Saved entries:

□ □ □

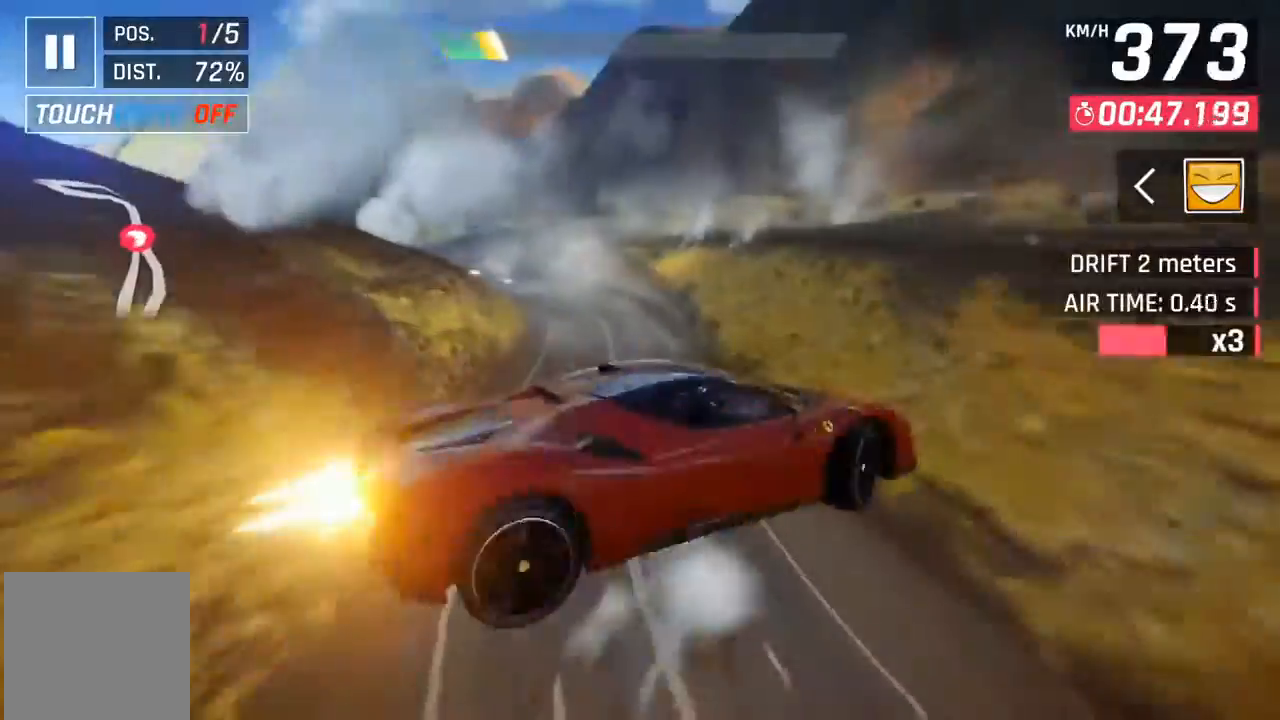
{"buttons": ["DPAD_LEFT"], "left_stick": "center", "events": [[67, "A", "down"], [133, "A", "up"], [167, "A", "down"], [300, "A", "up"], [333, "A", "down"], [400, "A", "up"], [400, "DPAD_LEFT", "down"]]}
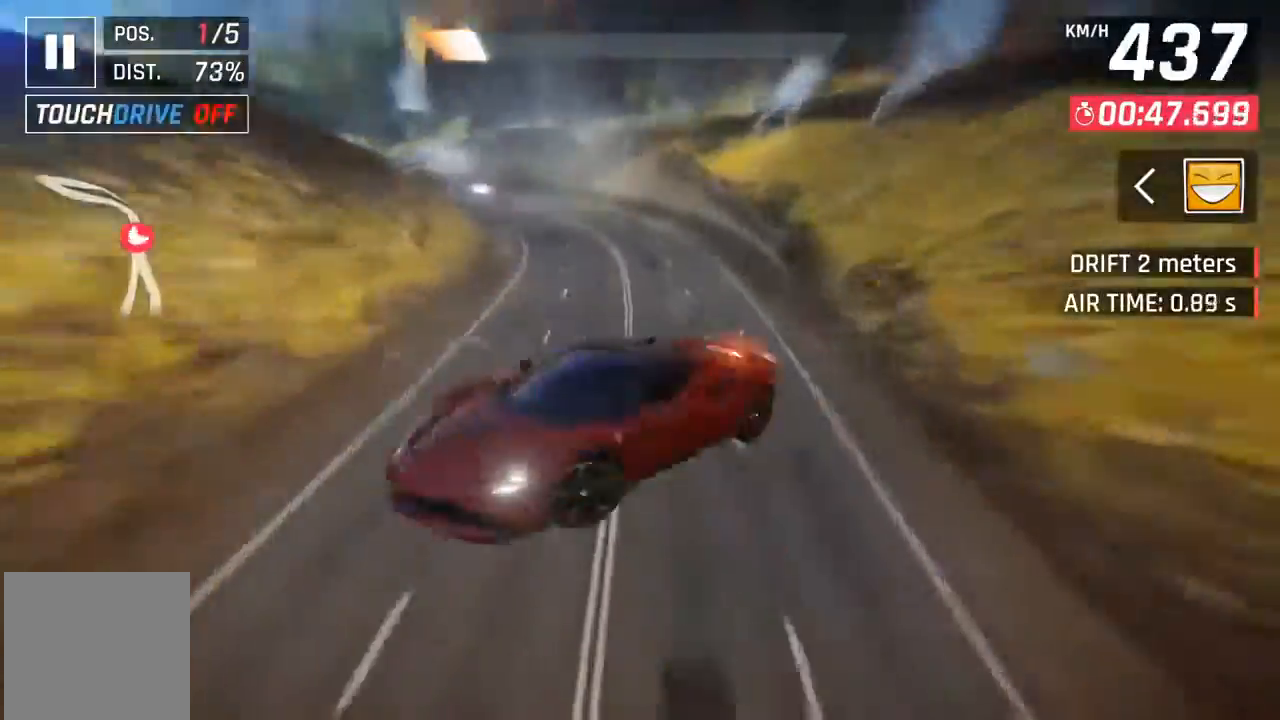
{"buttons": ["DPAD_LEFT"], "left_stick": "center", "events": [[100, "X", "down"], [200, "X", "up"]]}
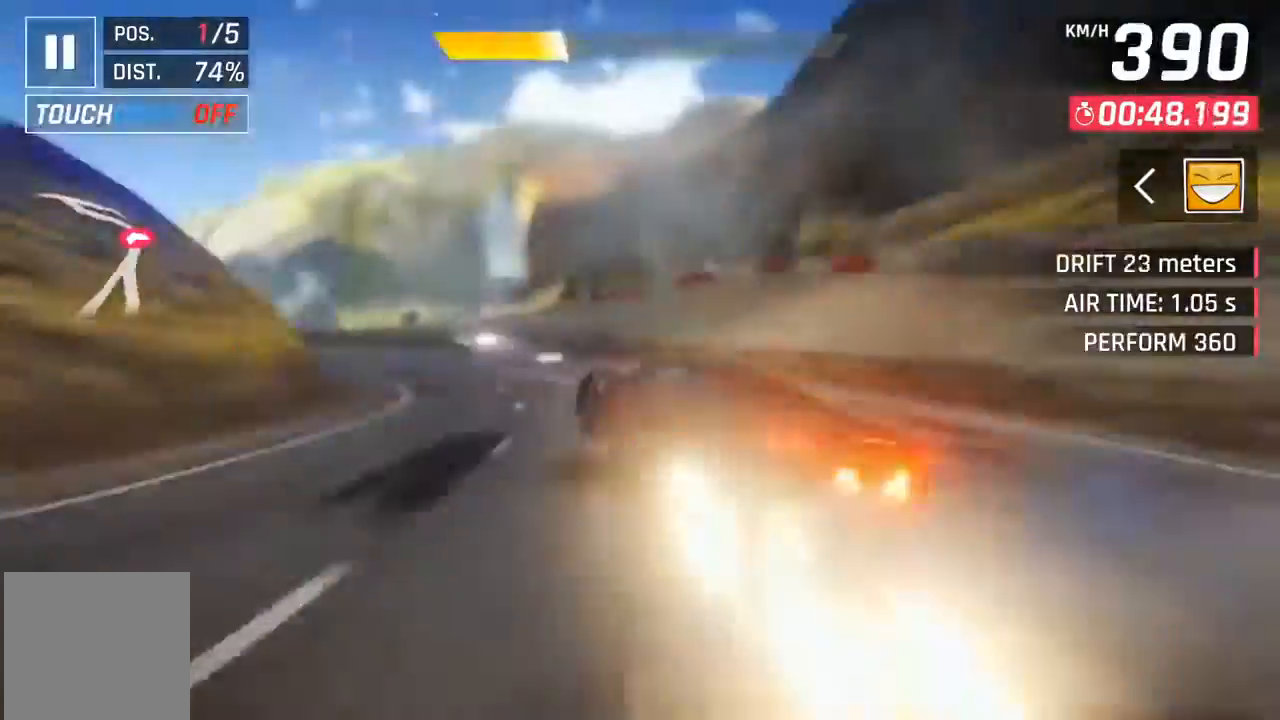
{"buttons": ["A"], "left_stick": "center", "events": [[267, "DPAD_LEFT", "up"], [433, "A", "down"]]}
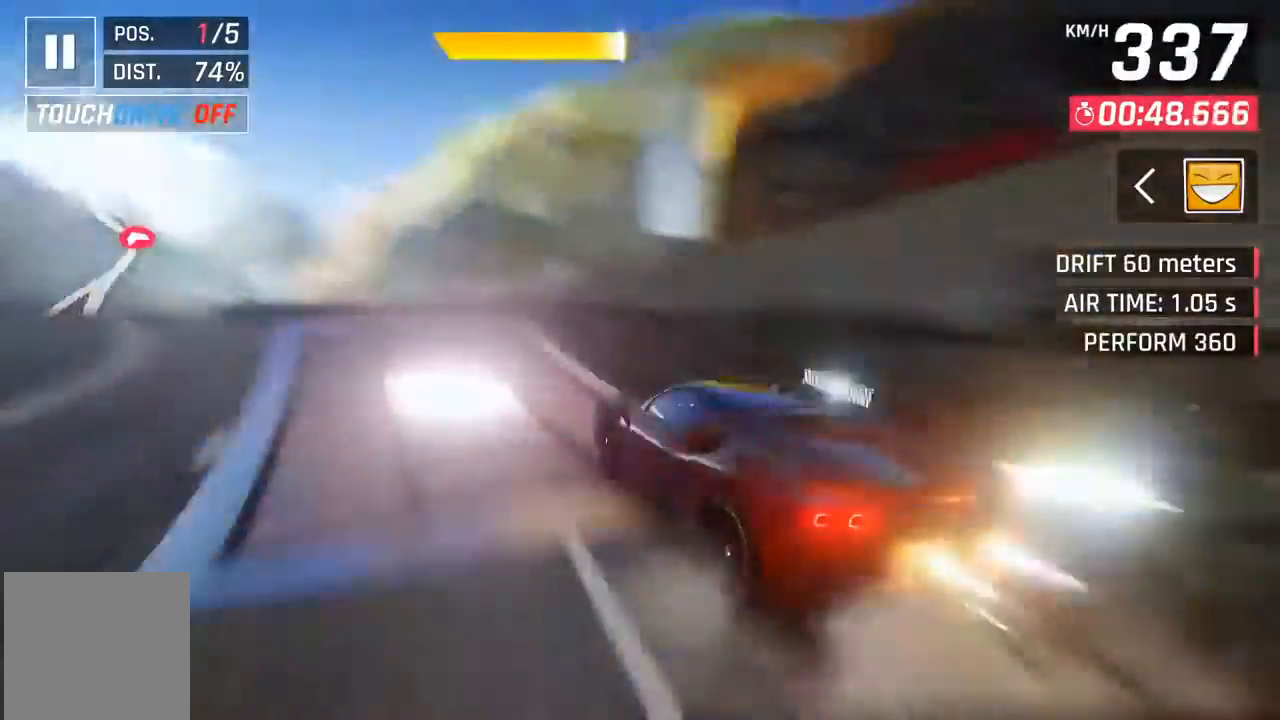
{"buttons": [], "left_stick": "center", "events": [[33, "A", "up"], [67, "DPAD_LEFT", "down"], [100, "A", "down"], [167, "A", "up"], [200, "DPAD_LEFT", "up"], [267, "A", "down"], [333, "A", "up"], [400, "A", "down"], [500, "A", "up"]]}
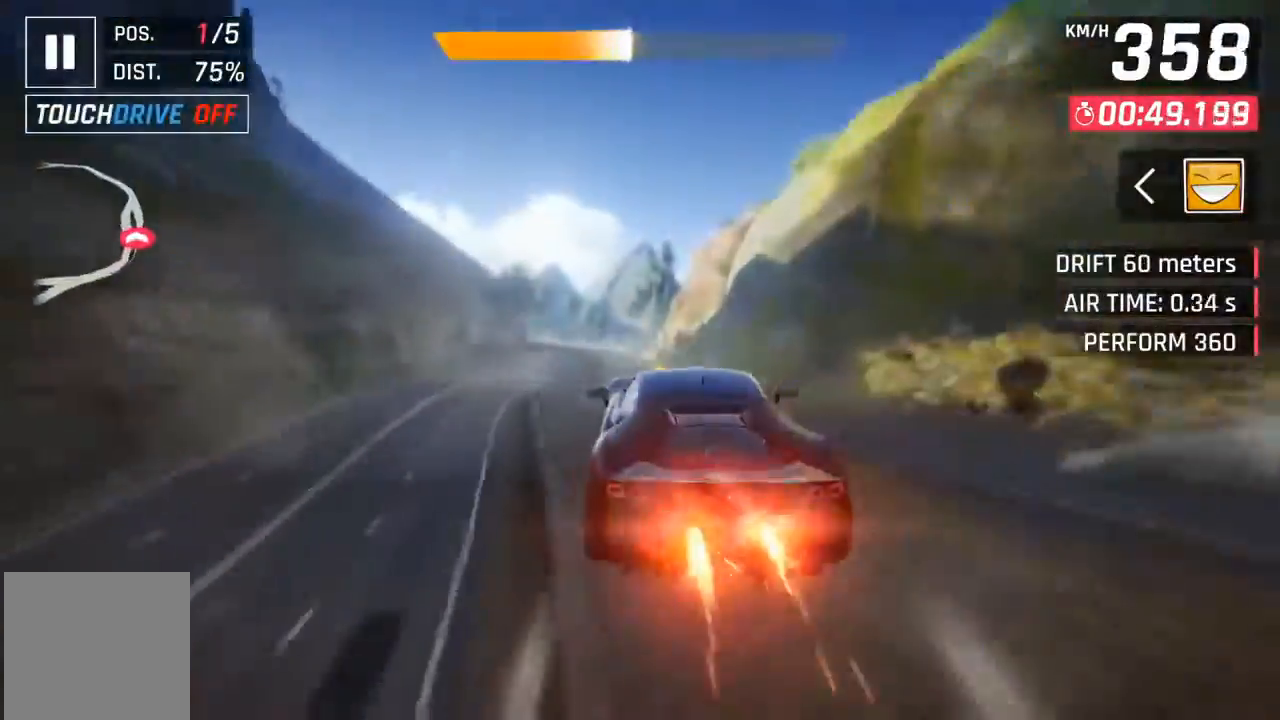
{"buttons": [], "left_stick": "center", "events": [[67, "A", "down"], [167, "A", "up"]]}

□ □ □

**Exercise details:**
Extract all the data above exactly, excluding every picture.

**Result:**
{"buttons": ["DPAD_LEFT"], "left_stick": "center", "events": [[67, "A", "down"], [133, "A", "up"], [167, "A", "down"], [300, "A", "up"], [333, "A", "down"], [400, "A", "up"], [400, "DPAD_LEFT", "down"]]}
{"buttons": ["DPAD_LEFT"], "left_stick": "center", "events": [[100, "X", "down"], [200, "X", "up"]]}
{"buttons": ["A"], "left_stick": "center", "events": [[267, "DPAD_LEFT", "up"], [433, "A", "down"]]}
{"buttons": [], "left_stick": "center", "events": [[33, "A", "up"], [67, "DPAD_LEFT", "down"], [100, "A", "down"], [167, "A", "up"], [200, "DPAD_LEFT", "up"], [267, "A", "down"], [333, "A", "up"], [400, "A", "down"], [500, "A", "up"]]}
{"buttons": [], "left_stick": "center", "events": [[67, "A", "down"], [167, "A", "up"]]}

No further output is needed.